Jetway have been producing budget motherboards for some time, and have recently expanded into the Small Form Factor (SFF) market with the MiniQ series of barebone systems. They currently supply 3 socket-370 models, each with slightly different specifications, and one high-end P4 model. Recently, the motherboards used in the socket-370 versions have become available separately and we're going to take a look at one of those today - the B860T. It can also be found as the Lex BN860T (interestingly, the review box was marked "BN860T", though the motherboard itself is marked "B860T"). The board can be viewed as a direct competitor to the VIA EPIA series of mini-ITX boards, so we shall compare the Jetway and VIA throughout the review.

Manufacturer's Product Page


  1. The Package
  2. The Board
  3. Passively Cooling a C3 800
  4. The DOC DIP Socket
  5. The Motherboard Headers
  6. The BIOS
  7. Specifications
  8. Conclusion

The Package

It's become common to find several "value-added" items in motherboard boxes recently, so it came as rather a surprise to see the back-to-basics content of the Jetway offering.

However, once you take into account the price of the board (it can be found for about 2/3 the price of an EPIA 800), it starts to look pretty good value. One item missing from the package is a port mounting backplate. This is unfortunate as the ports are in a non-standard layout, and it's something that is included in the EPIA package.

The Board

The board is of a format known as "Mini-Flex-ATX", which measures 170x180 mm, i.e. 10 mm deeper than the EPIA. It has the same mounting holes as the EPIA so is generally interchangeable, assuming sufficient clearance for the extra 10 mm of depth. It will fit into the Cubid 2677/2688 cases with no problems - the ATX power connector block is in exactly the same position as on the EPIA, so the Cubid's short power lead will reach too.

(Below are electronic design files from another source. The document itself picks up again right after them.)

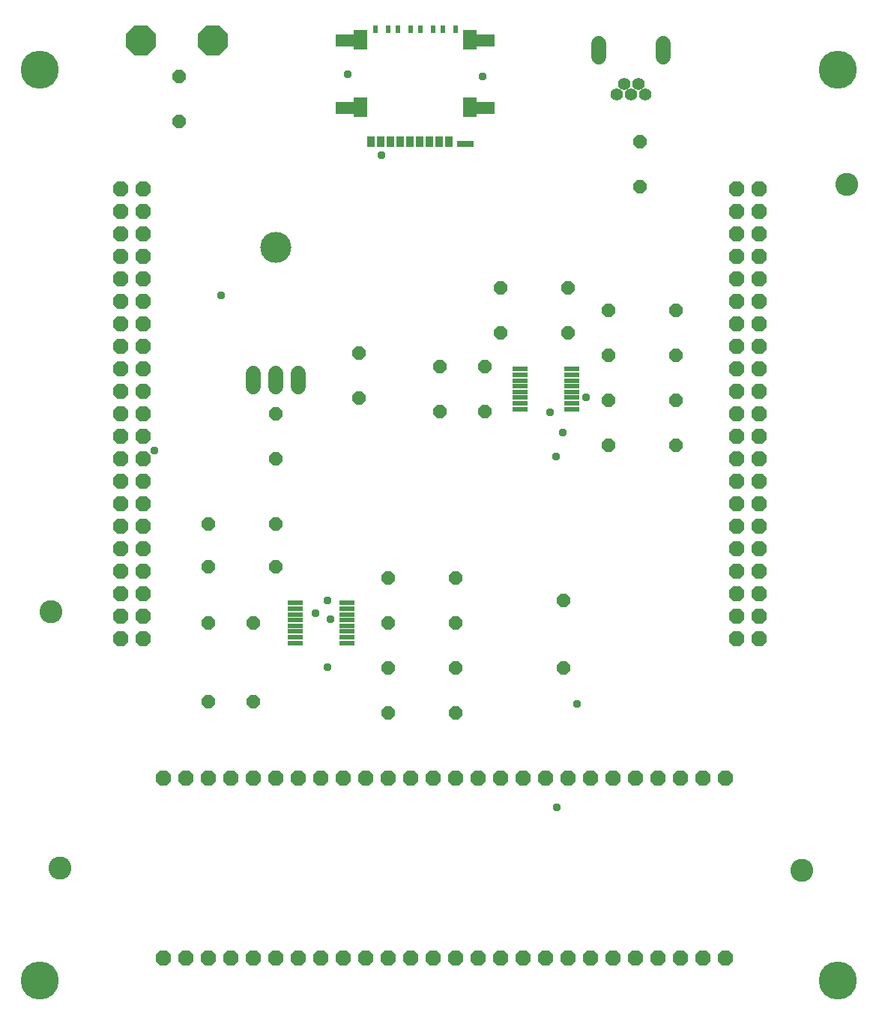
<source format=gbr>
G04 EAGLE Gerber RS-274X export*
G75*
%MOMM*%
%FSLAX34Y34*%
%LPD*%
%INSoldermask Top*%
%IPPOS*%
%AMOC8*
5,1,8,0,0,1.08239X$1,22.5*%
G01*
%ADD10P,1.852186X8X112.500000*%
%ADD11R,0.532569X0.903509*%
%ADD12R,0.531500X0.902950*%
%ADD13R,0.534219X0.912209*%
%ADD14R,0.529544X0.910841*%
%ADD15R,0.527481X0.905869*%
%ADD16R,0.530262X0.902131*%
%ADD17R,0.527909X0.907900*%
%ADD18R,0.526250X0.905750*%
%ADD19R,1.908319X0.691791*%
%ADD20R,0.873200X1.153200*%
%ADD21R,1.553200X2.203200*%
%ADD22R,2.743200X1.473200*%
%ADD23P,1.852186X8X22.500000*%
%ADD24C,1.727200*%
%ADD25C,3.505200*%
%ADD26P,1.649562X8X292.500000*%
%ADD27C,1.711200*%
%ADD28C,1.411200*%
%ADD29C,4.303200*%
%ADD30R,1.676400X0.558800*%
%ADD31P,1.649562X8X202.500000*%
%ADD32P,1.649562X8X22.500000*%
%ADD33P,3.656530X8X22.500000*%
%ADD34C,2.603200*%
%ADD35C,0.959600*%


D10*
X142240Y220980D03*
X167640Y220980D03*
X142240Y246380D03*
X167640Y246380D03*
X142240Y271780D03*
X167640Y271780D03*
X142240Y297180D03*
X167640Y297180D03*
X142240Y322580D03*
X167640Y322580D03*
X142240Y347980D03*
X167640Y347980D03*
X142240Y373380D03*
X167640Y373380D03*
X142240Y398780D03*
X167640Y398780D03*
X142240Y424180D03*
X167640Y424180D03*
X142240Y449580D03*
X167640Y449580D03*
X142240Y474980D03*
X167640Y474980D03*
X142240Y500380D03*
X167640Y500380D03*
X142240Y525780D03*
X167640Y525780D03*
X142240Y551180D03*
X167640Y551180D03*
X142240Y576580D03*
X167640Y576580D03*
X142240Y601980D03*
X167640Y601980D03*
X142240Y627380D03*
X167640Y627380D03*
X142240Y652780D03*
X167640Y652780D03*
X142240Y678180D03*
X167640Y678180D03*
X142240Y703580D03*
X167640Y703580D03*
X142240Y728980D03*
X167640Y728980D03*
X838200Y220980D03*
X863600Y220980D03*
X838200Y246380D03*
X863600Y246380D03*
X838200Y271780D03*
X863600Y271780D03*
X838200Y297180D03*
X863600Y297180D03*
X838200Y322580D03*
X863600Y322580D03*
X838200Y347980D03*
X863600Y347980D03*
X838200Y373380D03*
X863600Y373380D03*
X838200Y398780D03*
X863600Y398780D03*
X838200Y424180D03*
X863600Y424180D03*
X838200Y449580D03*
X863600Y449580D03*
X838200Y474980D03*
X863600Y474980D03*
X838200Y500380D03*
X863600Y500380D03*
X838200Y525780D03*
X863600Y525780D03*
X838200Y551180D03*
X863600Y551180D03*
X838200Y576580D03*
X863600Y576580D03*
X838200Y601980D03*
X863600Y601980D03*
X838200Y627380D03*
X863600Y627380D03*
X838200Y652780D03*
X863600Y652780D03*
X838200Y678180D03*
X863600Y678180D03*
X838200Y703580D03*
X863600Y703580D03*
X838200Y728980D03*
X863600Y728980D03*
D11*
X520393Y909378D03*
D12*
X505788Y909375D03*
D13*
X495001Y909421D03*
D14*
X469578Y909414D03*
D15*
X444167Y909389D03*
D16*
X480381Y909371D03*
D17*
X454970Y909400D03*
D18*
X429561Y909389D03*
D19*
X531422Y779819D03*
D20*
X424680Y782110D03*
X435680Y782110D03*
X446680Y782110D03*
X457680Y782110D03*
X468680Y782110D03*
X479680Y782110D03*
X490680Y782110D03*
X501680Y782110D03*
X512680Y782110D03*
D21*
X536730Y821160D03*
X413230Y821160D03*
X536730Y897360D03*
X413230Y897360D03*
D22*
X551180Y820420D03*
X551180Y896620D03*
X398780Y820420D03*
X398780Y896620D03*
D23*
X190500Y63500D03*
X215900Y63500D03*
X241300Y63500D03*
X266700Y63500D03*
X292100Y63500D03*
X317500Y63500D03*
X342900Y63500D03*
X368300Y63500D03*
X393700Y63500D03*
X419100Y63500D03*
X444500Y63500D03*
X469900Y63500D03*
X495300Y63500D03*
X520700Y63500D03*
X546100Y63500D03*
X571500Y63500D03*
X596900Y63500D03*
X622300Y63500D03*
X647700Y63500D03*
X673100Y63500D03*
X698500Y63500D03*
X723900Y63500D03*
X749300Y63500D03*
X774700Y63500D03*
X800100Y63500D03*
X825500Y63500D03*
X190500Y-139700D03*
X215900Y-139700D03*
X241300Y-139700D03*
X266700Y-139700D03*
X292100Y-139700D03*
X317500Y-139700D03*
X342900Y-139700D03*
X368300Y-139700D03*
X393700Y-139700D03*
X419100Y-139700D03*
X444500Y-139700D03*
X469900Y-139700D03*
X495300Y-139700D03*
X520700Y-139700D03*
X546100Y-139700D03*
X571500Y-139700D03*
X596900Y-139700D03*
X622300Y-139700D03*
X647700Y-139700D03*
X673100Y-139700D03*
X698500Y-139700D03*
X723900Y-139700D03*
X749300Y-139700D03*
X774700Y-139700D03*
X800100Y-139700D03*
X825500Y-139700D03*
D24*
X292100Y505460D02*
X292100Y520700D01*
X317500Y520700D02*
X317500Y505460D01*
X342900Y505460D02*
X342900Y520700D01*
D25*
X317500Y662940D03*
D26*
X317500Y474980D03*
X317500Y424180D03*
X411480Y543560D03*
X411480Y492760D03*
D27*
X755320Y878310D02*
X755320Y893390D01*
X682320Y893390D02*
X682320Y878310D01*
D28*
X710820Y847350D03*
X718820Y835350D03*
X734820Y835350D03*
X702820Y835350D03*
X726820Y847350D03*
D29*
X50800Y-165100D03*
X952500Y863600D03*
X952500Y-165100D03*
X50800Y863600D03*
D30*
X397510Y215900D03*
X397510Y222504D03*
X397510Y229108D03*
X397510Y235458D03*
X397510Y242062D03*
X397510Y248412D03*
X397510Y255016D03*
X397510Y261620D03*
X339090Y261620D03*
X339090Y255016D03*
X339090Y248412D03*
X339090Y242062D03*
X339090Y235458D03*
X339090Y229108D03*
X339090Y222504D03*
X339090Y215900D03*
D26*
X728980Y782320D03*
X728980Y731520D03*
D31*
X292100Y238760D03*
X241300Y238760D03*
X292100Y149860D03*
X241300Y149860D03*
X317500Y302260D03*
X241300Y302260D03*
D32*
X444500Y137160D03*
X520700Y137160D03*
X444500Y187960D03*
X520700Y187960D03*
X444500Y238760D03*
X520700Y238760D03*
X444500Y289560D03*
X520700Y289560D03*
D33*
X165100Y896620D03*
X246380Y896620D03*
D26*
X208280Y855980D03*
X208280Y805180D03*
D30*
X651510Y480060D03*
X651510Y486664D03*
X651510Y493268D03*
X651510Y499618D03*
X651510Y506222D03*
X651510Y512572D03*
X651510Y519176D03*
X651510Y525780D03*
X593090Y525780D03*
X593090Y519176D03*
X593090Y512572D03*
X593090Y506222D03*
X593090Y499618D03*
X593090Y493268D03*
X593090Y486664D03*
X593090Y480060D03*
D31*
X553720Y528320D03*
X502920Y528320D03*
X553720Y477520D03*
X502920Y477520D03*
D32*
X571500Y617220D03*
X647700Y617220D03*
D26*
X642620Y264160D03*
X642620Y187960D03*
D32*
X693420Y439420D03*
X769620Y439420D03*
X693420Y490220D03*
X769620Y490220D03*
X693420Y541020D03*
X769620Y541020D03*
X693420Y591820D03*
X769620Y591820D03*
X571500Y566420D03*
X647700Y566420D03*
D34*
X63500Y251460D03*
X911860Y-40640D03*
D31*
X317500Y350520D03*
X241300Y350520D03*
D34*
X73660Y-38100D03*
X962660Y734060D03*
D35*
X398780Y858520D03*
X551180Y855980D03*
X436880Y767080D03*
X255524Y609092D03*
X668020Y493776D03*
X378968Y242824D03*
X179832Y433832D03*
X361696Y249936D03*
X375920Y264160D03*
X657352Y147320D03*
X641096Y454152D03*
X375920Y188976D03*
X635000Y30480D03*
X626872Y476504D03*
X633984Y426720D03*
M02*

</source>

The first obvious difference between the B860T and the EPIA is that the Jetway sports a standard ZIF socket to allow Socket 370 processors to be installed. It's compatible with both VIA C3 and the Intel P3 / Celeron range including the recent Tualatin-core chips. This gives the board a great flexibility, e.g. it could be used with a low-end C3 fitted with a passive heatsink to make a silent internet browsing box or webserver, or with a Tualatin Celeron 1400 to act as the basis for a small but powerful multimedia box. The downside of this is that the board isn't an all-in-one solution like the EPIA, though the total cost of an 800Mhz C3 CPU, heatsink and B860T is about the same as an EPIA 800.

Passively Cooling a C3 800

Another aspect of the CPU socket is that it takes up slightly more than twice the area on the board as the small soldered CPU of the EPIA. "Big" is often considered "bad" in computer circles, but here it gives one great benefit. Current EPIAs are available in passively-cooled 533MHz and actively-cooled 800MHz forms. The greater area of the B860T's socket means that a much larger heatsink can be used and hence more powerful CPUs can be cooled without the assistance of a noisy fan. Here we see an 800Mhz VIA C3 CPU fitted with a large passive heatsink, and this particular model is capable of adequately cooling up to a 933MHz C3:

The DOC DIP Socket

If we continue looking over the board, there are a few more items of interest. Firstly, there is a floppy connector for those who can still find anything small enough to fit on a 1.44MB disk. Next, there is an unusual socket just above the secondary IDE connector:

This is a Disk-On-Chip (DOC) DIP socket, which accepts flash chips up to 288MB. A DOC can be used in place of a hard drive, and is treated by the operating system as if it were a real hard drive. The manual is suitably vague about the whole thing, though plenty of information can be found with a bit of Googling. Finding suitable DOC chips (or should that be DO Chips?) is a harder task.